The taxpaying public will be saving money in the long run. They’ll be paying for incarcerating fewer prisoners. And those released will be more likely to go straight and not return as expensive wards of the state.
At least that’s the theory. And it’s worth trying, given that California’s old stack-’em-like-cordwood mentality resulted in a recidivism rate — repeat lawbreaking — of 70%, twice the national average.
A Times editorial does not share Skelton’s optimism, and suggests that the judges should not have been quite so lenient with the governor, but pushed him to lock more rehabilitation into his plan.
Here’s how it opens:
There’s always one kid in class who gets away with it. You know the one. The teacher says the homework is due Friday and if you don’t turn it in, you flunk. But this kid pleads for more time. Just give him the weekend and he promises to get it done. The teacher says OK, then Monday comes and he asks to be given until the end of the week. And then he promises to turn it in at the end of the year. Then he says he can get it done by next April. Promise.
Now, how about two years from now?
Gov. Jerry Brown is the kid who got away with it, persuading a three-judge federal court panel to give him until February 2016 — long after this year’s elections — to reduce the state’s prison population by 5,500 inmates and to put in place anti-recidivism programs to keep the numbers down permanently. Even the judges expressed surprise at their own leniency, acknowledging that they’ve heard similar promises from California governors many times since 2009, when they ordered the state to shrink the inmate population to comply with constitutional strictures against cruel and unusual punishment. The judges noted that in the intervening years, prisoners have continued to be mistreated, that Californians have paid a financial price for the state’s delay, and that “this court must also accept part of the blame for not acting more forcefully with regard to defendants’ obduracy in the face of its continuing constitutional violations.”

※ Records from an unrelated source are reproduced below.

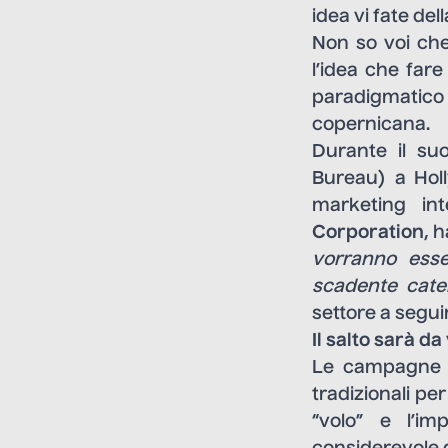
idea vi fate de
Non so voi che
l’idea che far
paradigmatic
copernicana.
Durante il su
Bureau) a Holl
marketing int
Corporation
, h
vorranno ess
scadente cate
settore a segui
Il salto sarà d
Le campagne di
tradizionali pe
“volo” e l’i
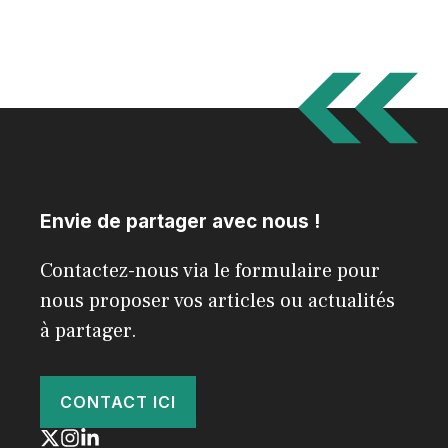
Envie de partager avec nous !
Contactez-nous via le formulaire pour
nous proposer vos articles ou actualités
à partager.
CONTACT ICI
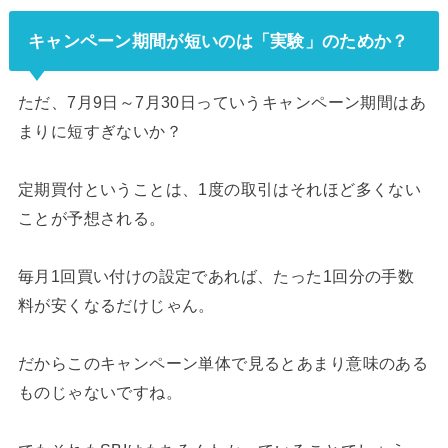
キャンペーン期間が短いのは「実験」のためか？
ただ、7月9日～7月30日っていうキャンペーン期間はあ
まりに短すぎないか？
定期買付ということは、1度の取引はそれほど多くない
ことが予想される。
毎月1回買い付けの設定であれば、たった1回分の手数
料が安くなるだけじゃん。
だからこのキャンペーン単体で見るとあまり意味のある
ものじゃないですね。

AND A VERY IMPORTANT UPDATE ON THOSE SUTTER BROWN PLAYING CARDS
California’s first lady, Anne Gust Brown, came up with the adorable corgi playing cards with a state deficit chart on the back that were handed out during the governor’s State of the State speech.
The cards were such a massive hit that there may be a reprint in the works.
The SF Gate’s Carla Marinucci has the story. Here’s a clip:
She said the brainstorm had occurred to her as her husband was writing his speech. “This was about the governor sending a message … actually, not to the whole public,” but specifically to the Democratic-controlled Legislature, Gust Brown said.
And “how do you keep getting a message out to a group that wants to declare victory?”
Certainly, state legislators “made a lot of hard decisions to get us to a surplus,” and had reason to want to celebrate, she said. “We’ve done a lot to get out of these horrible deficits,” she said.
But Brown wanted to “keep reinforcing the decisions” based on fiscal prudence, she said.
And the challenge: Talking about issues like a rainy day fund “is boring,” she said. “People roll their eyes. You can say it in a speech, or put it in a chart, and they forget it.
“So I liked having some way where Jerry could reconfirm the point … and Sutter being there, I knew, would make it more memorable.”
Along with the dog’s photos on the front of the card, she added a flip side: a chart showing the persistence of the state’s deficits.